On Tuesday, the Department of Labor announced a rule change to the Fair Labor Standards Act (FLSA) that will finally expand protections to cover home care workers. President Obama had pledged in 2011 to undo a labor law loophole known as the “companionship exemption” to grant these workers the same labor protections enjoyed by other workers, and now they will be guaranteed minimum wage and overtime pay.
Here’s what you need to know about why this rule change is so important for the workforce:
Home care workers have been denied the same rights as other workers. The FLSA was expanded to cover domestic workers in 1974, who had been left out of the original bill. But a carve out was added for those who provide “care and fellowship” to the elderly and disabled in their homes. That loophole has been so broadly interpreted that home care workers, who feed, clothe, and bathe their clients while giving them medical care, sometimes around the clock, have been left out of these basic labor rights. When home care worker Evelyn Coke sued her employer for denying her overtime pay, the Supreme Court ruled that her employer’s actions were completely legal.

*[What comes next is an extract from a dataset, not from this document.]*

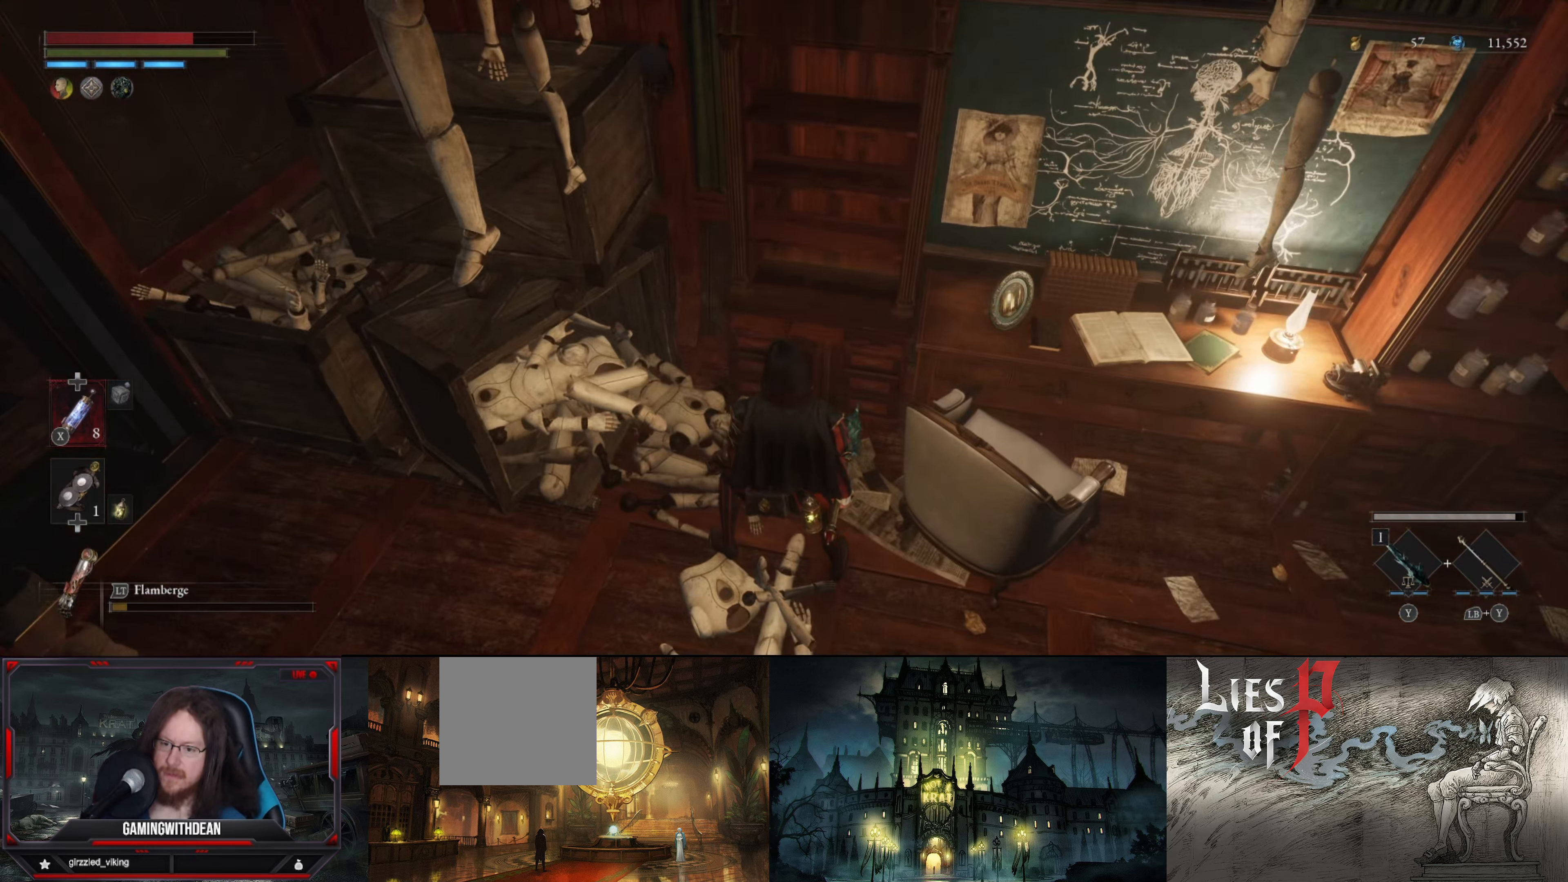
{"buttons": [], "left_stick": "center", "right_stick": "left", "events": [[116, "right_stick", "left"]]}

Home care workers make very little and many struggle to get by. Home health and personal care aides make just $9.70 at the median, or $20,170 a year. Many make too little to get by. In New York City, for example, 60 percent make poverty wages, with almost a third earning less than $15,000 a year. Nearly 40 percent of the workforce earns so little that they have to rely on public benefits to get by. One woman who has cared for a mentally disabled woman for ten years still makes just $8.87 an hour and works 199 hours every two weeks, giving her client around-the-clock care, without getting any overtime pay.
These jobs are part of a booming industry. Home health jobs are in high demand and the need for them is going to keep rising as more and more people need in-home care in their old age. Nearly 2.5 million people are already employed as home care workers, making it one of the largest occupations. The number of jobs is expected to grow by 70 percent by 2020. But the demand for these workers will likely outpace the supply over the next decade. Giving them a higher wage and paying them for overtime work could help attract new people to the industry.
Women and people of color disproportionately make up the home care workforce. More than 90 percent of these workers are women and half are people of color, making the rule change an important gender and racial justice issue. In fact, the change fulfills one of the original demands of the March on Washington to include all workers in the FLSA’s protections.